I’m sure many artists would tell you that life isn’t actually that much different for us in terms of work since I’m alone and isolated in my studio all the time already. My studio is a 20 minute bike ride from my home, so I’ve been able to still head to work everyday. However, there has for sure been a weird feeling in the air and it has been affecting me and my work. I felt a bit strange making art in a time where there is so much anxiety and suffering, painting seemed a bit frivolous and I wasn’t very motivated. So initially I stopped for the first few weeks of the lockdown, but then I slowly started to get back into it (mainly because I had a deadline for a commission) and it brought me a lot of peace to paint. I find it really meditative so I’ve started back up again. The work I’m creating though is definitely reflective of the times we’re in. My colour palette has gotten darker, the images feel more tense and I’m painting a lot of people inside homes.

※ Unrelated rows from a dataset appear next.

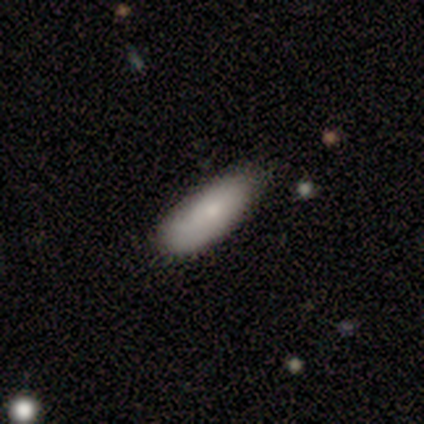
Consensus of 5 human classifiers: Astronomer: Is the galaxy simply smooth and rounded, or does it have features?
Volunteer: smooth — 80%.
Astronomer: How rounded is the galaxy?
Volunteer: in between — 100%.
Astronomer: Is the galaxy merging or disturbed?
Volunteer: none — 50%, tied with minor disturbance at 50%.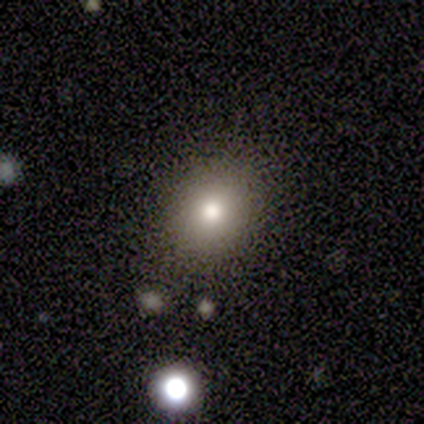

Tell us about your plans and goals for the rest of the year and beyond?
I’m hoping to experiment more and try to push the work in new directions over the coming years. Before COVID-19, I was slated to head to the U.S. in April to complete an artist residency at The Vermont Studio Centre. Followed in May by a group show in Detroit at The Library Street Collective. Both projects have obviously been halted for the time being, but I’m hopeful once things start opening up again these projects will resume!
Find more of Erin’s paintings on her website or follow her on Instagram @erinaart. Her work is available through Bau Xi Gallery, Duran | Mashaal Gallery, Newzones Gallery, Foster/White Gallery, and Artfully Walls.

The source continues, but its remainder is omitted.